Stored data

[Start of Attachment]

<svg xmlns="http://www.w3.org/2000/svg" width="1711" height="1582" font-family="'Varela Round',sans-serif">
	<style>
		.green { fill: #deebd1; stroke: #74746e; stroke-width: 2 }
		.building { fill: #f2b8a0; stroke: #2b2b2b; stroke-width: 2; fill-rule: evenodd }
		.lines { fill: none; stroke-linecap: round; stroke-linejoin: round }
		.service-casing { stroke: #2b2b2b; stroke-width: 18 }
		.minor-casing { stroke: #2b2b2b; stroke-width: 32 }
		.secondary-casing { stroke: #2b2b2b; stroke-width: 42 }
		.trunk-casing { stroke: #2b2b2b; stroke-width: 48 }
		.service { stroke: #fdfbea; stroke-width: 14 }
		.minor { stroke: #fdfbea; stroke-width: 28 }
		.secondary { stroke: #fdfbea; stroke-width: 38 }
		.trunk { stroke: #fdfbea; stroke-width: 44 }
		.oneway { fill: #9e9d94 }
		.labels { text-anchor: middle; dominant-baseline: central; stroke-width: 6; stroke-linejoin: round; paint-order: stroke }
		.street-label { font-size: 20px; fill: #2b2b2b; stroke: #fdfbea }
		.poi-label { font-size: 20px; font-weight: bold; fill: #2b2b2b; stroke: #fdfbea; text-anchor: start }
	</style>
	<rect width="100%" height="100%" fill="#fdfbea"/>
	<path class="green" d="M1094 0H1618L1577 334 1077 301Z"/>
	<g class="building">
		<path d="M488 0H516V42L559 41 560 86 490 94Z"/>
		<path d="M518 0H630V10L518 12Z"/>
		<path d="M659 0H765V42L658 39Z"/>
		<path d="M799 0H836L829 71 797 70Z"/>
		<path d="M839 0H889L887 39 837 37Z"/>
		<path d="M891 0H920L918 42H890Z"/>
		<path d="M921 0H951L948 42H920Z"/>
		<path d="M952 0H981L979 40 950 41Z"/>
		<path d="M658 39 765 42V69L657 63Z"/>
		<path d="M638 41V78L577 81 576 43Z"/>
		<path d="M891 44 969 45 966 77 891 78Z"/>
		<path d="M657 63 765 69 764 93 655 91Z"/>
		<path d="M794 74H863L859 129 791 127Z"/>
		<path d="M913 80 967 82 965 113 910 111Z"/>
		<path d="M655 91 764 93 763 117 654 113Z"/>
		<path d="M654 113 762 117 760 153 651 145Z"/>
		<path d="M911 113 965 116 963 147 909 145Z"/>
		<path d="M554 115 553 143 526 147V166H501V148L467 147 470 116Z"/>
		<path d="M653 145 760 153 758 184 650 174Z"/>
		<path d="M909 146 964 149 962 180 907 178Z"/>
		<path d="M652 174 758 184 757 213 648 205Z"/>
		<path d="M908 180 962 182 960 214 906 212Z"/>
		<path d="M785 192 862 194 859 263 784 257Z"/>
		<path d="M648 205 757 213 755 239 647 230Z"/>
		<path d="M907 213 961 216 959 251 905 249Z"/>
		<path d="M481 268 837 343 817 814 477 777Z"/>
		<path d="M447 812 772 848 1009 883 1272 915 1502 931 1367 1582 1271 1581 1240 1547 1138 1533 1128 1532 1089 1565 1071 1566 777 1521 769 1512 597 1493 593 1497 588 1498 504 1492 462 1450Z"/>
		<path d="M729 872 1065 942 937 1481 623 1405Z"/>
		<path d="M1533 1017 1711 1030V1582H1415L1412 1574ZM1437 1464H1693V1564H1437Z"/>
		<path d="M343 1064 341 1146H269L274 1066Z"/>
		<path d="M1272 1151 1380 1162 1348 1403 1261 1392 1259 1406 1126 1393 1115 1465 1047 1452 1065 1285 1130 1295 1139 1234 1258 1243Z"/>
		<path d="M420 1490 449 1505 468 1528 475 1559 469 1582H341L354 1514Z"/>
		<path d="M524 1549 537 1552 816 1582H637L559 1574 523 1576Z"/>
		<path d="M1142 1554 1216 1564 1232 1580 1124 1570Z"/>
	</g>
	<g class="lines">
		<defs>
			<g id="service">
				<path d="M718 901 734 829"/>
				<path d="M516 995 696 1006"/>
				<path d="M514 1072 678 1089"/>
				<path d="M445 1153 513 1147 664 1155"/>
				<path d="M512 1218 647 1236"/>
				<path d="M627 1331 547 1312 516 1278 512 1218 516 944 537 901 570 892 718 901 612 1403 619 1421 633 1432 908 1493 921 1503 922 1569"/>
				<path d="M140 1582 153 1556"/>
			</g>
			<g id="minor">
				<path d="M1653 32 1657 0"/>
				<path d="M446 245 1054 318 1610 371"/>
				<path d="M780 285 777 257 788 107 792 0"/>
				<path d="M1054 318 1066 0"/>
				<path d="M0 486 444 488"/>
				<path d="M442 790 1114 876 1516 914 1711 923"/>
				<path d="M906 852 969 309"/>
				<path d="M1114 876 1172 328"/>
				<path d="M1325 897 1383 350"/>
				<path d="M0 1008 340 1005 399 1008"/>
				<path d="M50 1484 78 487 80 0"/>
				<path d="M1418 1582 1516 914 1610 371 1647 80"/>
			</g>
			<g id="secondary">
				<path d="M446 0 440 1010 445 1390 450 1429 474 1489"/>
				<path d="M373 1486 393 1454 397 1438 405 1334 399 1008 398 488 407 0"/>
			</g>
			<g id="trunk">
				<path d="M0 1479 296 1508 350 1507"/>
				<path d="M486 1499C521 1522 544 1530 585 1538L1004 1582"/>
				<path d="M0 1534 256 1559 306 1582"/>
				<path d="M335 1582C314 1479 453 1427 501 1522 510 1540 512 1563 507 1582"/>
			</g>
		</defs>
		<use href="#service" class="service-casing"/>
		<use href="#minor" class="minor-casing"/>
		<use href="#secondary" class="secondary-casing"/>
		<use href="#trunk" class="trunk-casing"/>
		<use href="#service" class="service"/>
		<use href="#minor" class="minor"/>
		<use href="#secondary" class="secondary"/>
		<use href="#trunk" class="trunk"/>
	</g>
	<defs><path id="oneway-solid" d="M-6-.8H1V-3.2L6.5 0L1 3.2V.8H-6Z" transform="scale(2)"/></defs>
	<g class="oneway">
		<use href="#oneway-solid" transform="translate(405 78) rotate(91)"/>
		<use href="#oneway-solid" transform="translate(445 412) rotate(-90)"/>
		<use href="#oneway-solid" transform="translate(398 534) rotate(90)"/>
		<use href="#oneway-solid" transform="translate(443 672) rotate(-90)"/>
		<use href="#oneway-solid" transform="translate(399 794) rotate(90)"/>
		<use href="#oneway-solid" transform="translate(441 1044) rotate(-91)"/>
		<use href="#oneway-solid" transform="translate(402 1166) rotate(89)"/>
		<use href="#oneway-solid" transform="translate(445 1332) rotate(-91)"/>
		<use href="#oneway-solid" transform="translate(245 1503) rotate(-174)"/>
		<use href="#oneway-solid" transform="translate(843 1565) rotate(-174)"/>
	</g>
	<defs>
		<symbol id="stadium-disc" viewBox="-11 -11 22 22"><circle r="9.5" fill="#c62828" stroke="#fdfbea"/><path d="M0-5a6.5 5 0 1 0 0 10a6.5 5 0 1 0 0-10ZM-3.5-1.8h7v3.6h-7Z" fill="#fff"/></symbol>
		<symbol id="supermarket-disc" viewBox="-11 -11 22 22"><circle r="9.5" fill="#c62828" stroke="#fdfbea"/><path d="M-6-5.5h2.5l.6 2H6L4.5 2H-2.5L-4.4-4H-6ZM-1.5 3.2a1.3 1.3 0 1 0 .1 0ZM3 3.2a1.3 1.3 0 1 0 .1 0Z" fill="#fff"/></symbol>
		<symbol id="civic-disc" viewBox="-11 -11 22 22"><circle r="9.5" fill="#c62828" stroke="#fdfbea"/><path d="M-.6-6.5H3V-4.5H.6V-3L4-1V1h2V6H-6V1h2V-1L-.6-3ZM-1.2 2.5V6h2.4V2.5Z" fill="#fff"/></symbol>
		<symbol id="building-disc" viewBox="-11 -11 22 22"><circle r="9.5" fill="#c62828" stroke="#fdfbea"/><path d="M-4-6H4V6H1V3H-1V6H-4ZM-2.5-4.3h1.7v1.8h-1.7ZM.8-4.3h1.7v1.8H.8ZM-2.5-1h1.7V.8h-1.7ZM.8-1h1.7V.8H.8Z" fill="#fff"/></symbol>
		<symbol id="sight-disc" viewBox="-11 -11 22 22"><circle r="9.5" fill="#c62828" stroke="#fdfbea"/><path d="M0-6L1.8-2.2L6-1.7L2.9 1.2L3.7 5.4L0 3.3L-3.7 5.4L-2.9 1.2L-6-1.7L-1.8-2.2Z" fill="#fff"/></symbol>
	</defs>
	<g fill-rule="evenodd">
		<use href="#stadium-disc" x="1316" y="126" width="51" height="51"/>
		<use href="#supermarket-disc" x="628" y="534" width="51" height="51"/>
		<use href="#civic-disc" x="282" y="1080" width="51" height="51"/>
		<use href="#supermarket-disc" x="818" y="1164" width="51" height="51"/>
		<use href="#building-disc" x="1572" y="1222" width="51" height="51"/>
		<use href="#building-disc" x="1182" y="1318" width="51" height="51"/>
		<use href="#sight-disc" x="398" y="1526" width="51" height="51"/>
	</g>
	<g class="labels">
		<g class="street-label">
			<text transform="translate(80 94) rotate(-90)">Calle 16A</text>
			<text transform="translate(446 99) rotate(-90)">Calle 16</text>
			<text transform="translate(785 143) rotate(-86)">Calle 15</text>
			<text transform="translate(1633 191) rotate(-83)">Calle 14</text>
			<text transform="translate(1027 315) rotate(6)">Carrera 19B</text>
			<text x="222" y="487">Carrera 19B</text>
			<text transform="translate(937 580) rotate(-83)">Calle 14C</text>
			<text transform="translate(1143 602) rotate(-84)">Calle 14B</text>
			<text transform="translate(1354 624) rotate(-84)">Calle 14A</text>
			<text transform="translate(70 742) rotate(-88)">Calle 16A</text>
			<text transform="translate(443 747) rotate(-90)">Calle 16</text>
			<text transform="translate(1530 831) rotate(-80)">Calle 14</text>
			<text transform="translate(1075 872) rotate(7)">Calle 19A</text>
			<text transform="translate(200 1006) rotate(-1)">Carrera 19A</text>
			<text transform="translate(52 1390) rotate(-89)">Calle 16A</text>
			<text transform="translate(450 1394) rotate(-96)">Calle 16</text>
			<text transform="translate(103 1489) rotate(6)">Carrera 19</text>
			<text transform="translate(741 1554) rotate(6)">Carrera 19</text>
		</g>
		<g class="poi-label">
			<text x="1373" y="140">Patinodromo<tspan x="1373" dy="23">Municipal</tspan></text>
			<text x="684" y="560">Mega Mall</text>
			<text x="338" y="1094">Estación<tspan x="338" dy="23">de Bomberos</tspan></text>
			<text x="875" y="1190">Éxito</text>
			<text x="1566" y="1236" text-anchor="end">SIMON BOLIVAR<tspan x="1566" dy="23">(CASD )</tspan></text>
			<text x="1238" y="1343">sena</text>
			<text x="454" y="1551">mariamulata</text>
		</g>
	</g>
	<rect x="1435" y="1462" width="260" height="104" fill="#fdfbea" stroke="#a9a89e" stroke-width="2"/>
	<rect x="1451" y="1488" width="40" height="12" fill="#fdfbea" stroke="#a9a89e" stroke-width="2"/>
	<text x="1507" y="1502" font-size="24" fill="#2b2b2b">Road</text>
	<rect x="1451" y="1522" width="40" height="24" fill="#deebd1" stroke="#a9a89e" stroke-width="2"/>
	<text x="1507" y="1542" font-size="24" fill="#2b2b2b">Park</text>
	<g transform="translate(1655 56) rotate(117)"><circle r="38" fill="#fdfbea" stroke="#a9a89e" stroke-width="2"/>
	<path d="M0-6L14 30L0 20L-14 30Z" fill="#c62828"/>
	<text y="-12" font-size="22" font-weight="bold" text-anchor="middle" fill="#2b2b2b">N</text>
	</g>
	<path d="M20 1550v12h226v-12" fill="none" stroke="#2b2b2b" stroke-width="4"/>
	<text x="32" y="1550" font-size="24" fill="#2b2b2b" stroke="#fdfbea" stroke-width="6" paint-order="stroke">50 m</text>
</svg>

[End of Attachment]

TASK INSTRUCTIONS: Your answer should consist only of the count of lines in the data that contain "none".

EXPECTED ANSWER: 2